▶ Request:
Name every event where 'N Sync performed, according to the text about Timberlake's career.
*** Opening Text ***
Timberlake's success on the stage started when he was just 11 years old. He appeared on Star Search, then successfully auditioned for a part on the Disney Channel series The New Mickey Mouse Club alongside future stars Britney Spears, Christina Aguilera and JC Chasez, who would become his bandmate in 'N Sync.
"When you're a kid and things like that happen, and it happens so fast, you can't help but feel like something great was happening for you," he tells Fresh Air's Terry Gross. "But I look back on it and I think it was more of a fluke than anything."
From The New Mickey Mouse Club, Timberlake went to 'N Sync, eventually performing at the Oscars, the World Series, the Super Bowl and the Olympics — and recording with Aerosmith, Michael Jackson, Elton John and Celine Dion, among others. From there he launched a solo career, releasing hits "Rock Your Body," "My Love" and "SexyBack," which became his first No. 1 single on the Billboard Hot 100 and won Best Dance Recording at the 2007 Grammy Awards.
*** Closing Text ***
*** Opening Supplied entries ***
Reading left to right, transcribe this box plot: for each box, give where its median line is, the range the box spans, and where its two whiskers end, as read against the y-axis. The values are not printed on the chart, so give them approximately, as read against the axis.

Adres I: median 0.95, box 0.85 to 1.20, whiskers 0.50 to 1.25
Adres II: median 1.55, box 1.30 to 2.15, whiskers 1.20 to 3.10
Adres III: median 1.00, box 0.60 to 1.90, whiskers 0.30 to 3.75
*** Closing Supplied entries ***
*** Opening Supplied entries ***
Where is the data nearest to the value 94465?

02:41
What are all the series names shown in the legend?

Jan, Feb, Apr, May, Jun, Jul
*** Closing Supplied entries ***
*** Opening Supplied entries ***
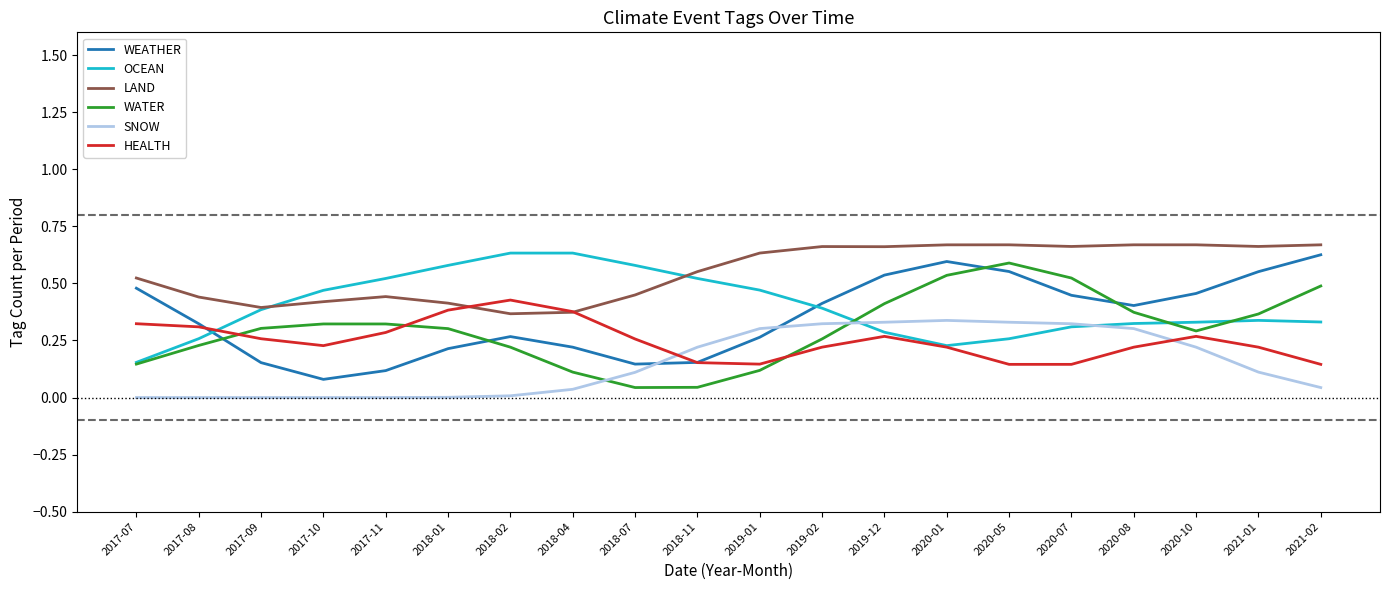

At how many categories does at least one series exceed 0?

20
*** Closing Supplied entries ***
▶ Response area:
the Oscars, the World Series, the Super Bowl, the Olympics